Estimators

pyensmallen now exposes estimator classes for common supervised learning and econometrics workflows:

  • LinearRegression
  • LogisticRegression
  • PoissonRegression

Basic usage

import pyensmallen as pye

model = pye.LogisticRegression(fit_intercept=True)
model.fit(X, y)

coef = model.coef_
intercept = model.intercept_
probs = model.predict_proba(X)

Fitted attributes

After calling fit, each estimator exposes:

  • params_
  • coef_
  • intercept_
  • objective_value_

For unregularized fits, the inference layer also exposes:

  • covariance_
  • std_errors_
  • coef_std_errors_
  • intercept_std_error_
  • robust_covariance_
  • robust_std_errors_
  • robust_coef_std_errors_
  • robust_intercept_std_error_

Inference helpers

Confidence intervals:

model.confidence_intervals()
model.confidence_intervals(covariance_type="robust")

Compact summary output:

summary = model.summary()
robust_summary = model.summary(covariance_type="robust")

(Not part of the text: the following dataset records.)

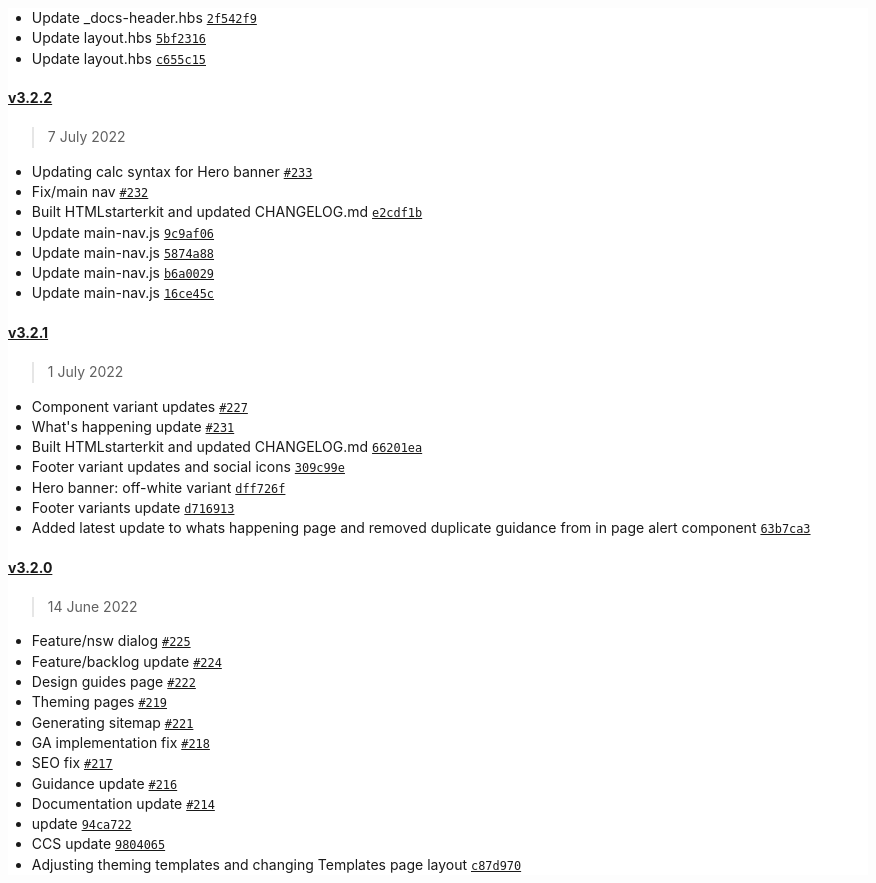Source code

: - Update _docs-header.hbs [`2f542f9`](https://github.com/digitalnsw/nsw-design-system/commit/2f542f99e7a7e394a749a5a758a25a2d873716a2)
- Update layout.hbs [`5bf2316`](https://github.com/digitalnsw/nsw-design-system/commit/5bf231603d5d6b4bbf3f7adba8f54da37e777f7f)
- Update layout.hbs [`c655c15`](https://github.com/digitalnsw/nsw-design-system/commit/c655c15512a4090bc6342426402a4c683e28dfb1)

#### [v3.2.2](https://github.com/digitalnsw/nsw-design-system/compare/v3.2.1...v3.2.2)

> 7 July 2022

- Updating calc syntax for Hero banner [`#233`](https://github.com/digitalnsw/nsw-design-system/pull/233)
- Fix/main nav [`#232`](https://github.com/digitalnsw/nsw-design-system/pull/232)
- Built HTMLstarterkit and updated CHANGELOG.md [`e2cdf1b`](https://github.com/digitalnsw/nsw-design-system/commit/e2cdf1b8b15caed96570d7d550473ad85f72fd34)
- Update main-nav.js [`9c9af06`](https://github.com/digitalnsw/nsw-design-system/commit/9c9af06b932929155b5f6446d2f3a7e568138954)
- Update main-nav.js [`5874a88`](https://github.com/digitalnsw/nsw-design-system/commit/5874a88bb9a7fb51cb0d59f26ec408c9ddb0be9b)
- Update main-nav.js [`b6a0029`](https://github.com/digitalnsw/nsw-design-system/commit/b6a0029cdf4c16ac597fc588dd0e802beb6e5ae0)
- Update main-nav.js [`16ce45c`](https://github.com/digitalnsw/nsw-design-system/commit/16ce45cf7058e664494c4710ce833ae1f1b66129)

#### [v3.2.1](https://github.com/digitalnsw/nsw-design-system/compare/v3.2.0...v3.2.1)

> 1 July 2022

- Component variant updates [`#227`](https://github.com/digitalnsw/nsw-design-system/pull/227)
- What's happening update [`#231`](https://github.com/digitalnsw/nsw-design-system/pull/231)
- Built HTMLstarterkit and updated CHANGELOG.md [`66201ea`](https://github.com/digitalnsw/nsw-design-system/commit/66201ea90af7f5286d4cc71c4fe1e112f2d95d9c)
- Footer variant updates and social icons [`309c99e`](https://github.com/digitalnsw/nsw-design-system/commit/309c99ea7d9b060aecbfe1bf13e966ef76780f22)
- Hero banner: off-white variant [`dff726f`](https://github.com/digitalnsw/nsw-design-system/commit/dff726feb93979549d9d60e601b98af91e51c15f)
- Footer variants update [`d716913`](https://github.com/digitalnsw/nsw-design-system/commit/d7169134b1efe57a27d9457719ac2a6640d534bd)
- Added latest update to whats happening page and removed duplicate guidance from in page alert component [`63b7ca3`](https://github.com/digitalnsw/nsw-design-system/commit/63b7ca38e8f2d8c4fa892ba9312f5346243d1620)

#### [v3.2.0](https://github.com/digitalnsw/nsw-design-system/compare/v3.1.0...v3.2.0)

> 14 June 2022

- Feature/nsw dialog [`#225`](https://github.com/digitalnsw/nsw-design-system/pull/225)
- Feature/backlog update [`#224`](https://github.com/digitalnsw/nsw-design-system/pull/224)
- Design guides page [`#222`](https://github.com/digitalnsw/nsw-design-system/pull/222)
- Theming pages [`#219`](https://github.com/digitalnsw/nsw-design-system/pull/219)
- Generating sitemap [`#221`](https://github.com/digitalnsw/nsw-design-system/pull/221)
- GA implementation fix [`#218`](https://github.com/digitalnsw/nsw-design-system/pull/218)
- SEO fix [`#217`](https://github.com/digitalnsw/nsw-design-system/pull/217)
- Guidance update [`#216`](https://github.com/digitalnsw/nsw-design-system/pull/216)
- Documentation update [`#214`](https://github.com/digitalnsw/nsw-design-system/pull/214)
- update [`94ca722`](https://github.com/digitalnsw/nsw-design-system/commit/94ca7229db91066f2c716d13a5d756eadf8f6f73)
- CCS update [`9804065`](https://github.com/digitalnsw/nsw-design-system/commit/98040657f7c7c2e6f3b1ba4d8f8b7777bf6d7e27)
- Adjusting theming templates and changing Templates page layout [`c87d970`](https://github.com/digitalnsw/nsw-design-system/commit/c87d9705fdc566f9d9e2c7a26da1c238fe796603)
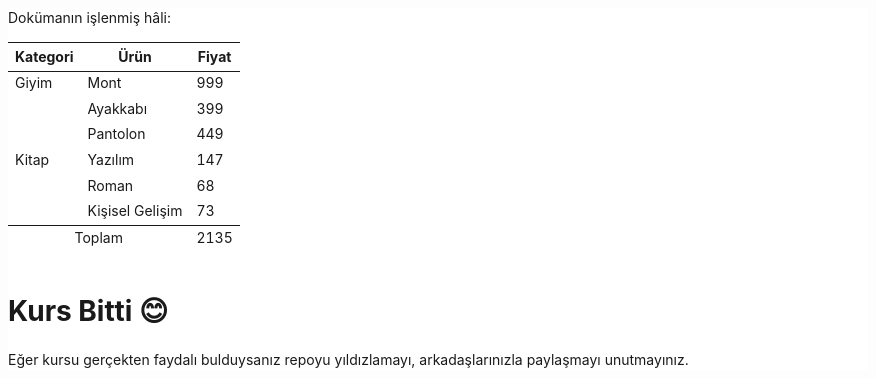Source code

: 
Dokümanın işlenmiş hâli:

<table>
	<thead>
		<tr>
			<th>Kategori</th>
			<th>Ürün</th>
			<th>Fiyat</th>
		</tr>
	</thead>
	<tbody>
		<tr>
			<td rowspan="3">Giyim</td>
			<td>Mont</td>
			<td>999</td>
		</tr>
		<tr>
			<td>Ayakkabı</td>
			<td>399</td>
		</tr>
		<tr>
			<td>Pantolon</td>
			<td>449</td>
		</tr>
		<tr>
			<td rowspan="3">Kitap</td>
			<td>Yazılım</td>
			<td>147</td>
		</tr>
		<tr>
			<td>Roman</td>
			<td>68</td>
		</tr>
		<tr>
			<td>Kişisel Gelişim</td>
			<td>73</td>
		</tr>
	</tbody>
	<tfoot>
		<tr>
			<td colspan="2" align="center">Toplam</td>
			<td>2135</td>
		</tr>
	</tfoot>
</table>

# Kurs Bitti :blush:

Eğer kursu gerçekten faydalı bulduysanız repoyu yıldızlamayı, arkadaşlarınızla paylaşmayı unutmayınız. 


[^1]: Şu an buraya gelebiliyorsanız kullandığınız program tarafından bu özellik
    destekleniyor demektir.


[^1]: Metnin açıklaması
[^2]: Metnin açıklaması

summary() returns a numeric array with columns:

[coef, se, ci_lb, ci_ub]

Regularization

All three estimators currently accept:

  • alpha
  • l1_ratio

The intended use right now is ridge-like penalization. The L1 path is implemented with a smooth approximation to stay compatible with the current L-BFGS backend.

Inference is only exposed for unregularized fits (alpha == 0).

Covariance types

Supported inference modes:

  • covariance_type="nonrobust": model-based covariance
  • covariance_type="robust": sandwich covariance

For OLS, the robust path uses the score-based sandwich form. For logit and Poisson, the robust path uses QMLE-style sandwich inference.